With medical aids such as Discovery putting their premiums up across the board at a rate higher than the consumer price index, shopping around for a cheaper option might seem like a good idea.

At Discovery, there will be a weighted average increase of 9.3% next year across all plans. These higher than the cost-of-living increases are the result of something known as medical inflation, which the Council for Medical Schemes explains includes aspects such as age demographics, increased cost of medical equipment and medicine, as well as the volume of claims.

There are several aspects to consider when moving medical aids, or even joining one for the first time, including cost.

Kia Brokers managing member Gerald Kahn said, “If you are young, disciplined, and generally in good health with no chronic illness, you may want to look at just having a hospital plan and gap cover, while diligently putting away the equivalent of a monthly medical aid premium into an investment vehicle that can quickly be accessed, while earning interest”.

“However, you do need to take into account the fact that there may be a waiting period if you do decide to upgrade to a full medical aid with the savings component and you’ll need to be able to cover this time, which is typically three months,” Kahn said.

Richard Clemitson, Specialist Health and Gap Cover Advisor at Atacus Financial Services, added that another issue is reputation. “Which medical aid pays claims back the quickest without jumping through hoops; how good is their administration?”

Clemitson said its important to consider the hospital cover, as being admitted could bring with it a huge cost. Most doctors, he said, charge more than the 100% scheme rate many plans offer.
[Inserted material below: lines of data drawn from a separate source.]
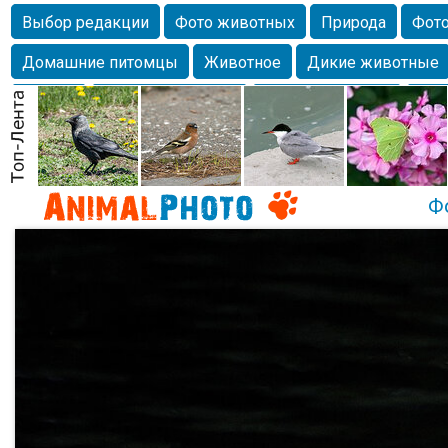
Выбор редакции
Фото животных
Природа
Фото
Домашние питомцы
Животное
Дикие животные
Собаки
Alexanderandronik
Млекопитающие
Кра
Морда
Собачка
Осень
Портрет
Домашние л
Насекомое
Коты
Lebert
Дикие птицы
Утка
Ф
This requires selecting a plan with a 200% cover amount, and considering gap cover, he noted.

Another way to save would be to look at using a medical scheme’s hospital network, which keeps costs down without compromising cover, he said.

He explained that all medical aids are compelled to cover 27 chronic conditions. However, covering a condition not on that list means a higher plan option. The increased coverage, however, needs to be worth the increased premium, he said.
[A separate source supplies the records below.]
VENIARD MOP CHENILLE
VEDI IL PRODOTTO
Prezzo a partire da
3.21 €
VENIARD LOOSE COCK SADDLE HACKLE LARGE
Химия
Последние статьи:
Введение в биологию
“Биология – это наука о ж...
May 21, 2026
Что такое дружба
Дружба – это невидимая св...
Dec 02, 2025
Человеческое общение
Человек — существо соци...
When it comes to cancer, different plans will have a different levels of oncology cover and high-end biologic medication would only be covered on the top plan options, he said.

Consumers also need to think about day-to-day needs, such as GP visits and medication. Clemitson said, here, one can look at funding these themselves and having a hospital plan with gap cover, while others will choose to have a medical savings account from which to fund contact lens purchases, for example.

The savings account belongs to the member and can be carried over from year-to-year if not used, paid out if they resign the medical aid, or transferred to another medical aid if needed, Clemitson said.

Given all these complexities, both Kahn and Clemitson recommend speaking with a professional to understand various offerings, as no two medical aid plans can be directly compared.

1. What questions to ask before choosing a medical aid:

2. What is your age and salary?

3. Are you married and do you have any children?

4. Do you go to the doctor often?

5. Do you have any chronic conditions?

6. Have you ever been on a medical aid before?

7. Would you need dentistry and optometry?

8. What is your budget?

9. Are you happy to use network hospitals and doctors?

10. How long has the medical aid been in existence?

11. What have their increases been over the last five years?

12. What reviews do they have based on their service?